> **ページ本文**
*****
Google Video を経て YouTube が登場したのが2006年頃で、Twitter が日本で普及したのは2009~2011年あたりにかけてだろうか。最初の iPhone (3G) の日本での発売が2008年で、それ以降「ガラケー」からスマホに移行しだして、2011年に東日本大震災も経験したりして、「みんながより簡単に繋がれるウェブサービスがあるといいね」ということで、LINE、カカオトーク、Viber あたりが乱立したのもこの頃か。それまでの電子メールや PHS でのやり取りではなく、インターネットを利用して繋がるクローズドな空間 (ウェブサービス)、という意味では Twitter や LINE の普及が大きそうだ。

この頃になると、「ウェブサービスはまず会員登録して使うモノ」という感覚が一般に浸透してきたように思う。それまでって ID を作る必要のあるサービスって「面倒臭いなー」って気持ちが強かったんだけど、もう諦めの境地に入ったというか。

LINE は完全にクローズドな世界ではあったものの、「あくまで既存のリア友との連絡手段」としか思っておらず、Twitter も鍵運用とかまだ一般的ではなかったので、2010年代前半ぐらいまではまだまだインターネットはオープンだったと思う。…あ、とはいっても、「NAVER まとめ」が検索結果を汚し始めたのもこの頃か。エンタメ系の情報は特に、Google 検索汚染の被害に遭いやすかったと思う。


個人的には2013年にプログラマとして就職をして、Google 検索を使うユーザとしては相性が良い業界・分野だったこともあり、2010年代は特に Google 検索を多用していたと思う。「調べれば何でもすぐ分かる時代」だった。

2017年に転職する前後には、Qiita 人気がジワジワと盛り上がってきていたかな?Google 検索すると Qiita の記事が上位に出てくるようになってきた、という印象だが、当時はクソポエムも少なく、まだ仮想 DOM で震えてる人が若干名いたぐらいじゃなかろうか。Qiita 以外の主な情報源はブログサイトだったと思う。

この時期、僕自身含めた一般のネットユーザはあまり意識していなかったが、ブロックチェーンや P2P 通信といった技術が成熟してきて、仮想通貨が登場したり、「ダークウェブ」と呼ばれるような Tor ネットワークが出てきたりしていた時代でもある。
*****
> **データ**

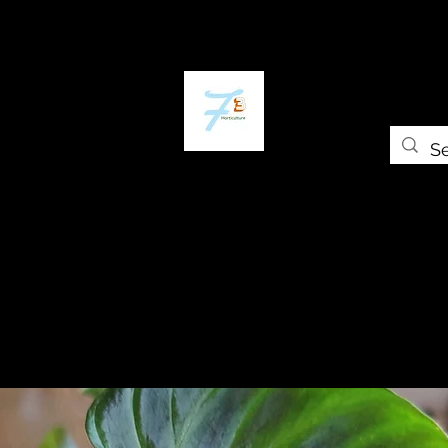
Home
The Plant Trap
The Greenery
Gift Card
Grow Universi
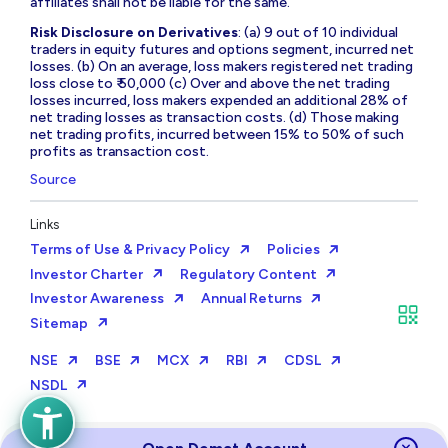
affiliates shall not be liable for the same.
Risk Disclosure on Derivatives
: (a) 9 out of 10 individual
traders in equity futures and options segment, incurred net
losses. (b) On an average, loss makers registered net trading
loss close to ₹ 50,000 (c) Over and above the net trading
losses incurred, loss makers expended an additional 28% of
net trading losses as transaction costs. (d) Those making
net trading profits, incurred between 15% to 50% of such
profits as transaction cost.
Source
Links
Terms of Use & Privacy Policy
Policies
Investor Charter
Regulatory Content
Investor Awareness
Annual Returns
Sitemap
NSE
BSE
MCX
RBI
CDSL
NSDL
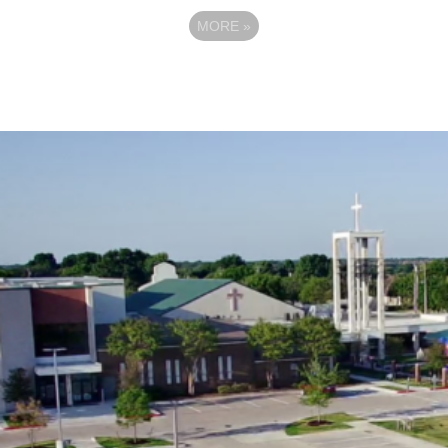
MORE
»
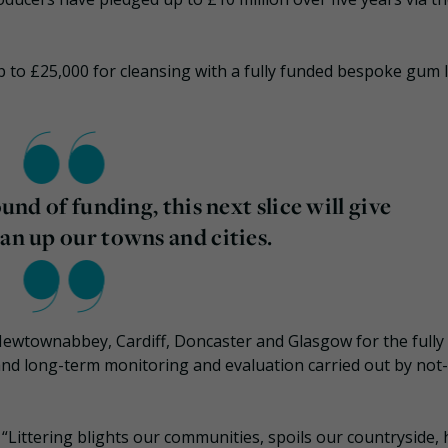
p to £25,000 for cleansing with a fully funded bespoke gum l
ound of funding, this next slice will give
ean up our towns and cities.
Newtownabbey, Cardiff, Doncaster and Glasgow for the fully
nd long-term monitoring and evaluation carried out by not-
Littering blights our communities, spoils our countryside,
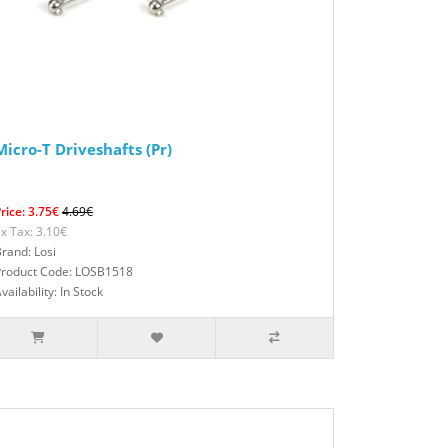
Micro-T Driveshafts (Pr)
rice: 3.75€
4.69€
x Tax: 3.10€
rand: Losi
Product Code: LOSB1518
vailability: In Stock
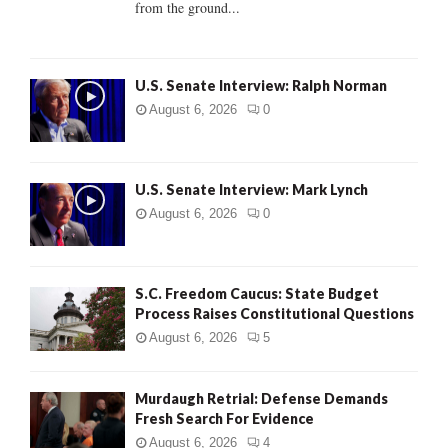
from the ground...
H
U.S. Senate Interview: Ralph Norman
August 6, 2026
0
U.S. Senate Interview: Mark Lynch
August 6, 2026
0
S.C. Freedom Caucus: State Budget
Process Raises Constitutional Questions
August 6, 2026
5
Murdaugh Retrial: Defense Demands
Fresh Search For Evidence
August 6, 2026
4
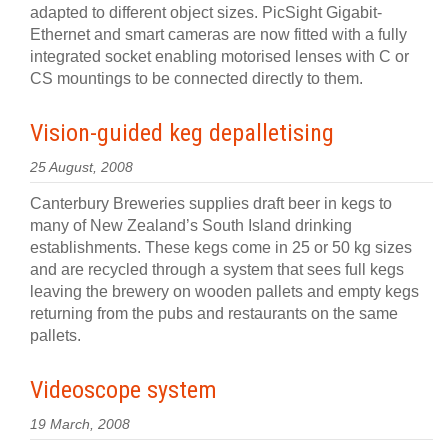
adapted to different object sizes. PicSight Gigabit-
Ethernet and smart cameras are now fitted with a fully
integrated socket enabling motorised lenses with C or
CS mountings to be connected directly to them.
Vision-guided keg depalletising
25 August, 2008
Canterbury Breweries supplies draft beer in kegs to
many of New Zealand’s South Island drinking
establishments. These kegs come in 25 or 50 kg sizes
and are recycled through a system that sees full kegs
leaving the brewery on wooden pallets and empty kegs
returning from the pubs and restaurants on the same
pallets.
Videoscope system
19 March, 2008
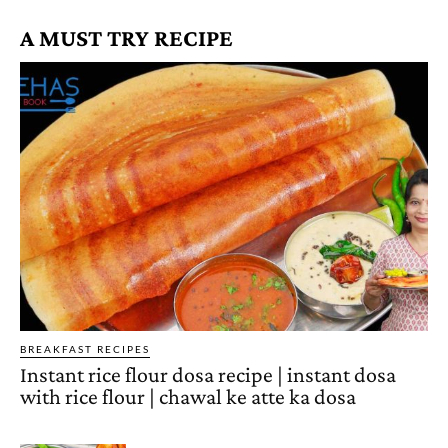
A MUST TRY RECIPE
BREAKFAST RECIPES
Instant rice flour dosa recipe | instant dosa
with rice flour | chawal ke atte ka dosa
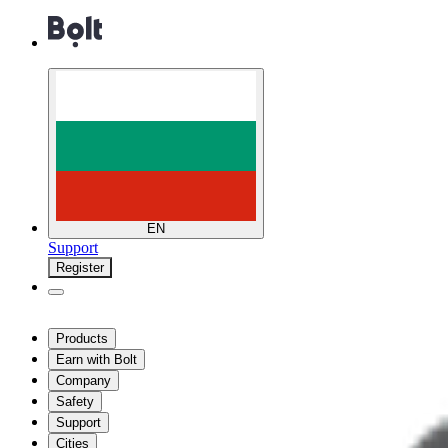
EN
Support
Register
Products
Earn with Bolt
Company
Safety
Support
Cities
*****
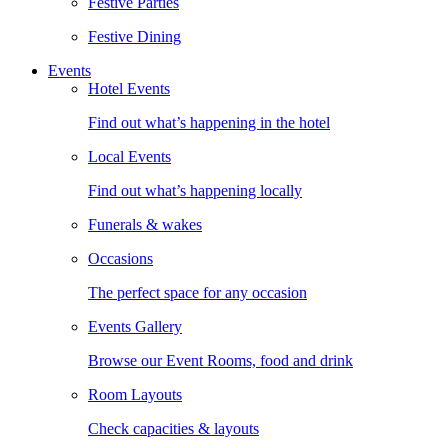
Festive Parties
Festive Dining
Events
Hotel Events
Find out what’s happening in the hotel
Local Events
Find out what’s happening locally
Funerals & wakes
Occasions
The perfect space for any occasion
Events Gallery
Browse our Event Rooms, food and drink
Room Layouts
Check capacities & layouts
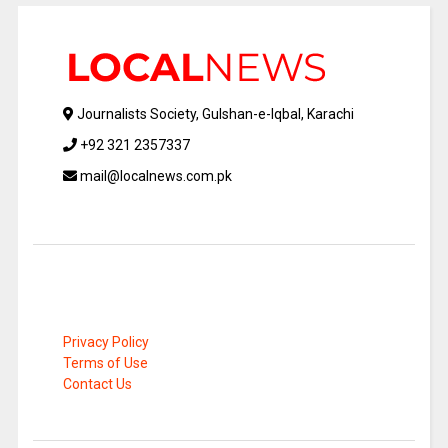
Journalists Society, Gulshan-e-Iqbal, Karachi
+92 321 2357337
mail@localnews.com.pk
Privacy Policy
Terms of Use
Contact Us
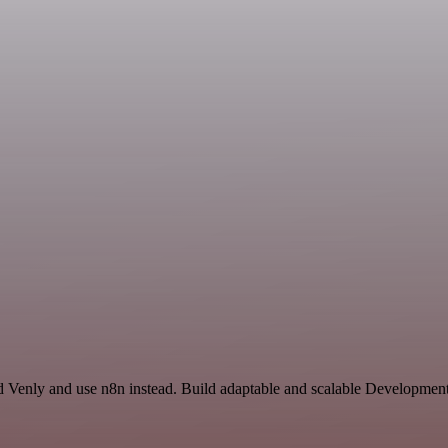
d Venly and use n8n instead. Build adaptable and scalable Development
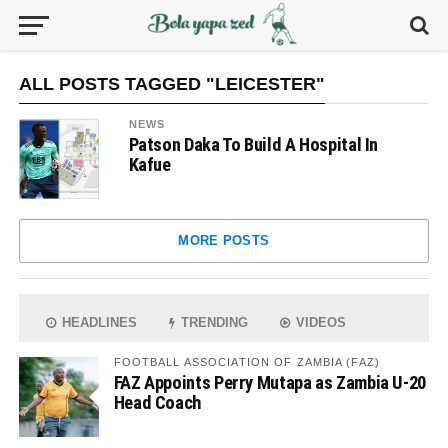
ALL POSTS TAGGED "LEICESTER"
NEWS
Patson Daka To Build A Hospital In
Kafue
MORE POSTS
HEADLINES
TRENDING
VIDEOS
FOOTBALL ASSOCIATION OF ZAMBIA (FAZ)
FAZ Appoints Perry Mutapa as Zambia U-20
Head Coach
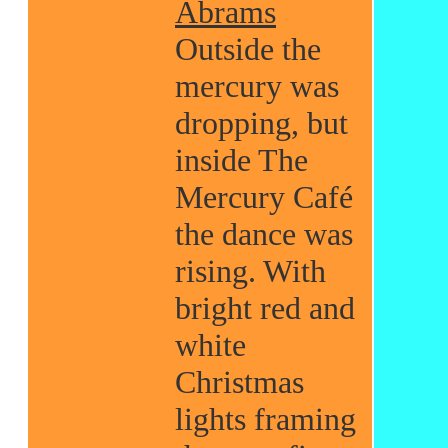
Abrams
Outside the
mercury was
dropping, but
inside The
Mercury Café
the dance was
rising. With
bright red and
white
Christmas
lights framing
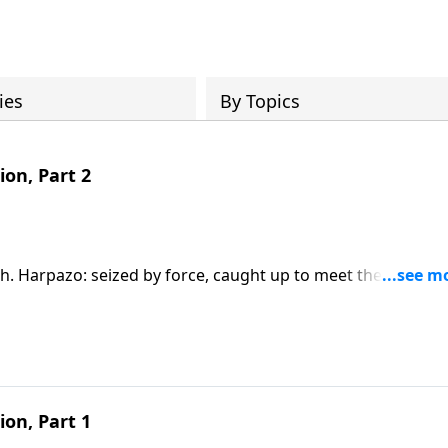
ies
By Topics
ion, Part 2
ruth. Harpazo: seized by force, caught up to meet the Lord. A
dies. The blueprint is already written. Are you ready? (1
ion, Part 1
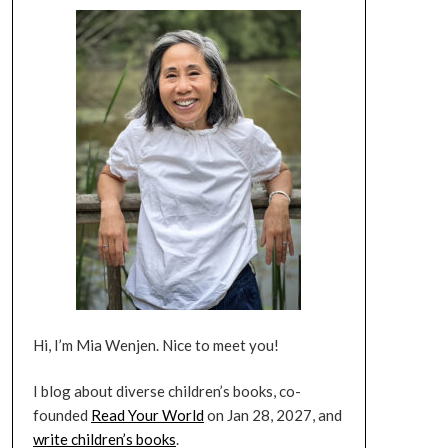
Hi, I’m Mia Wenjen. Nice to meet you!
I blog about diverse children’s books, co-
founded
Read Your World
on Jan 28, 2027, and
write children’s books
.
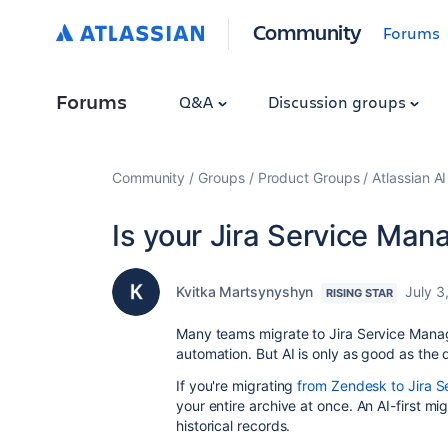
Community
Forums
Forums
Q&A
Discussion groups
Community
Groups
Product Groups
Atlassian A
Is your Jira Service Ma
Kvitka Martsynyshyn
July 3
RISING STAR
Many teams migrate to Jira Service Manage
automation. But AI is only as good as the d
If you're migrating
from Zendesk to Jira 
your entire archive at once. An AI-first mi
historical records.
*****
> **課題**
(a) ページ本文によると、最初の iPhone が日本で発売されたのは何年か。
(b) ページ本文の「Google Video を経て」という語句のある箇所から「や LINE の普及が大きそうだ。」までを書き直し、その際「カカオトーク」を「KakaoTalk」に置き換えよ。

> **解答**
(a) 2008年。

(b)
Google Video を経て YouTube が登場したのが2006年頃で、Twitter が日本で普及したのは2009~2011年あたりにかけてだろうか。最初の iPhone (3G) の日本での発売が2008年で、それ以降「ガラケー」からスマホに移行しだして、2011年に東日本大震災も経験したりして、「みんながより簡単に繋がれるウェブサービスがあるといいね」ということで、LINE、KakaoTalk、Viber あたりが乱立したのもこの頃か。それまでの電子メールや PHS でのやり取りではなく、インターネットを利用して繋がるクローズドな空間 (ウェブサービス)、という意味では Twitter や LINE の普及が大きそうだ。